**Exercise requirements:**
Pictures stay out of this copy, which runs from the first line of the material through the line containing "The first difficulty".

**Material shown:**
==============================
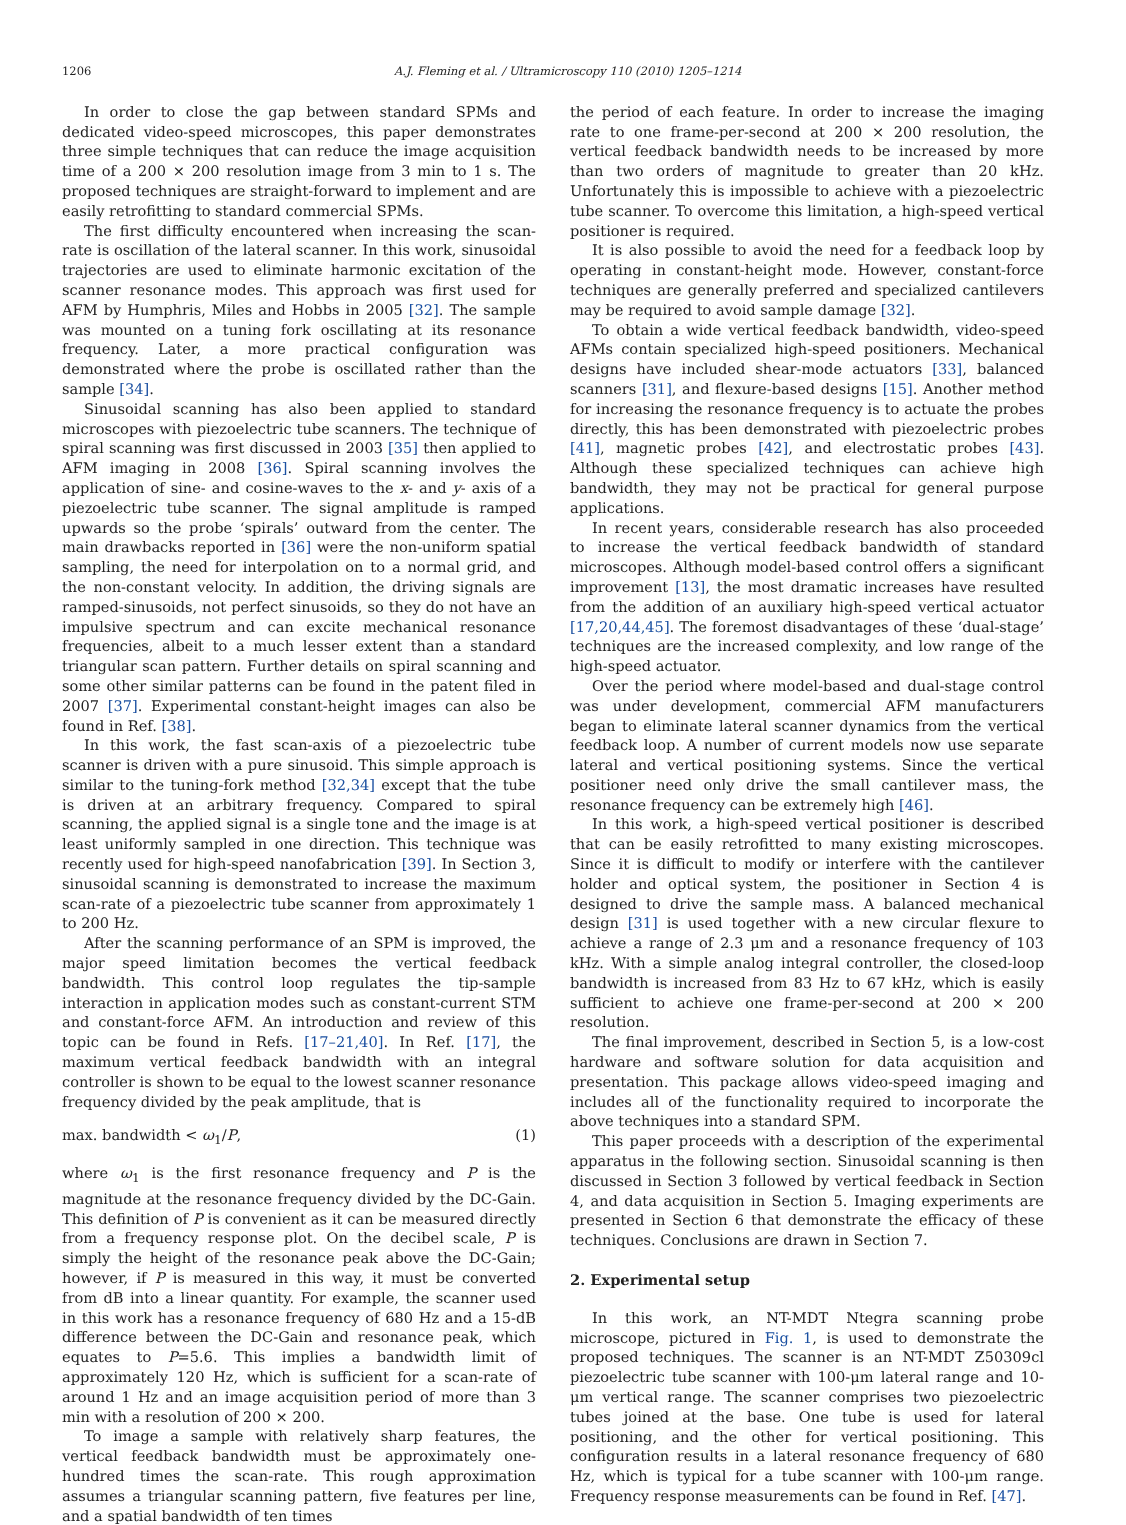1206 A.J. Fleming et al. / Ultramicroscopy 110 (2010) 1205–1214
In order to close the gap between standard SPMs and dedicated video-speed microscopes, this paper demonstrates three simple techniques that can reduce the image acquisition time of a 200 × 200 resolution image from 3 min to 1 s. The proposed techniques are straight-forward to implement and are easily retrofitting to standard commercial SPMs.
The first difficulty encountered when increasing the scan-rate is oscillation of the lateral scanner. In this work, sinusoidal trajectories are used to eliminate harmonic excitation of the scanner resonance modes. This approach was first used for AFM by Humphris, Miles and Hobbs in 2005 [32]. The sample was mounted on a tuning fork oscillating at its resonance frequency. Later, a more practical configuration was demonstrated where the probe is oscillated rather than the sample [34].
Sinusoidal scanning has also been applied to standard microscopes with piezoelectric tube scanners. The technique of spiral scanning was first discussed in 2003 [35] then applied to AFM imaging in 2008 [36]. Spiral scanning involves the application of sine- and cosine-waves to the x- and y- axis of a piezoelectric tube scanner. The signal amplitude is ramped upwards so the probe ‘spirals’ outward from the center. The main drawbacks reported in [36] were the non-uniform spatial sampling, the need for interpolation on to a normal grid, and the non-constant velocity. In addition, the driving signals are ramped-sinusoids, not perfect sinusoids, so they do not have an impulsive spectrum and can excite mechanical resonance frequencies, albeit to a much lesser extent than a standard triangular scan pattern. Further details on spiral scanning and some other similar patterns can be found in the patent filed in 2007 [37]. Experimental constant-height images can also be found in Ref. [38].
In this work, the fast scan-axis of a piezoelectric tube scanner is driven with a pure sinusoid. This simple approach is similar to the tuning-fork method [32,34] except that the tube is driven at an arbitrary frequency. Compared to spiral scanning, the applied signal is a single tone and the image is at least uniformly sampled in one direction. This technique was recently used for high-speed nanofabrication [39]. In Section 3, sinusoidal scanning is demonstrated to increase the maximum scan-rate of a piezoelectric tube scanner from approximately 1 to 200 Hz.
After the scanning performance of an SPM is improved, the major speed limitation becomes the vertical feedback bandwidth. This control loop regulates the tip-sample interaction in application modes such as constant-current STM and constant-force AFM. An introduction and review of this topic can be found in Refs. [17–21,40]. In Ref. [17], the maximum vertical feedback bandwidth with an integral controller is shown to be equal to the lowest scanner resonance frequency divided by the peak amplitude, that is
max. bandwidth < ω<sub>1</sub>/P, (1)
where ω<sub>1</sub> is the first resonance frequency and P is the magnitude at the resonance frequency divided by the DC-Gain. This definition of P is convenient as it can be measured directly from a frequency response plot. On the decibel scale, P is simply the height of the resonance peak above the DC-Gain; however, if P is measured in this way, it must be converted from dB into a linear quantity. For example, the scanner used in this work has a resonance frequency of 680 Hz and a 15-dB difference between the DC-Gain and resonance peak, which equates to P=5.6. This implies a bandwidth limit of approximately 120 Hz, which is sufficient for a scan-rate of around 1 Hz and an image acquisition period of more than 3 min with a resolution of 200 × 200.
To image a sample with relatively sharp features, the vertical feedback bandwidth must be approximately one-hundred times the scan-rate. This rough approximation assumes a triangular scanning pattern, five features per line, and a spatial bandwidth of ten times
the period of each feature. In order to increase the imaging rate to one frame-per-second at 200 × 200 resolution, the vertical feedback bandwidth needs to be increased by more than two orders of magnitude to greater than 20 kHz. Unfortunately this is impossible to achieve with a piezoelectric tube scanner. To overcome this limitation, a high-speed vertical positioner is required.
It is also possible to avoid the need for a feedback loop by operating in constant-height mode. However, constant-force techniques are generally preferred and specialized cantilevers may be required to avoid sample damage [32].
To obtain a wide vertical feedback bandwidth, video-speed AFMs contain specialized high-speed positioners. Mechanical designs have included shear-mode actuators [33], balanced scanners [31], and flexure-based designs [15]. Another method for increasing the resonance frequency is to actuate the probes directly, this has been demonstrated with piezoelectric probes [41], magnetic probes [42], and electrostatic probes [43]. Although these specialized techniques can achieve high bandwidth, they may not be practical for general purpose applications.
In recent years, considerable research has also proceeded to increase the vertical feedback bandwidth of standard microscopes. Although model-based control offers a significant improvement [13], the most dramatic increases have resulted from the addition of an auxiliary high-speed vertical actuator [17,20,44,45]. The foremost disadvantages of these ‘dual-stage’ techniques are the increased complexity, and low range of the high-speed actuator.
Over the period where model-based and dual-stage control was under development, commercial AFM manufacturers began to eliminate lateral scanner dynamics from the vertical feedback loop. A number of current models now use separate lateral and vertical positioning systems. Since the vertical positioner need only drive the small cantilever mass, the resonance frequency can be extremely high [46].
In this work, a high-speed vertical positioner is described that can be easily retrofitted to many existing microscopes. Since it is difficult to modify or interfere with the cantilever holder and optical system, the positioner in Section 4 is designed to drive the sample mass. A balanced mechanical design [31] is used together with a new circular flexure to achieve a range of 2.3 μm and a resonance frequency of 103 kHz. With a simple analog integral controller, the closed-loop bandwidth is increased from 83 Hz to 67 kHz, which is easily sufficient to achieve one frame-per-second at 200 × 200 resolution.
The final improvement, described in Section 5, is a low-cost hardware and software solution for data acquisition and presentation. This package allows video-speed imaging and includes all of the functionality required to incorporate the above techniques into a standard SPM.
This paper proceeds with a description of the experimental apparatus in the following section. Sinusoidal scanning is then discussed in Section 3 followed by vertical feedback in Section 4, and data acquisition in Section 5. Imaging experiments are presented in Section 6 that demonstrate the efficacy of these techniques. Conclusions are drawn in Section 7.
2. Experimental setup
In this work, an NT-MDT Ntegra scanning probe microscope, pictured in Fig. 1, is used to demonstrate the proposed techniques. The scanner is an NT-MDT Z50309cl piezoelectric tube scanner with 100-μm lateral range and 10-μm vertical range. The scanner comprises two piezoelectric tubes joined at the base. One tube is used for lateral positioning, and the other for vertical positioning. This configuration results in a lateral resonance frequency of 680 Hz, which is typical for a tube scanner with 100-μm range. Frequency response measurements can be found in Ref. [47].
==============================
**Task result:**
1206 A.J. Fleming et al. / Ultramicroscopy 110 (2010) 1205–1214
In order to close the gap between standard SPMs and dedicated video-speed microscopes, this paper demonstrates three simple techniques that can reduce the image acquisition time of a 200 × 200 resolution image from 3 min to 1 s. The proposed techniques are straight-forward to implement and are easily retrofitting to standard commercial SPMs.
The first difficulty encountered when increasing the scan-rate is oscillation of the lateral scanner. In this work, sinusoidal trajectories are used to eliminate harmonic excitation of the scanner resonance modes. This approach was first used for AFM by Humphris, Miles and Hobbs in 2005 [32]. The sample was mounted on a tuning fork oscillating at its resonance frequency. Later, a more practical configuration was demonstrated where the probe is oscillated rather than the sample [34].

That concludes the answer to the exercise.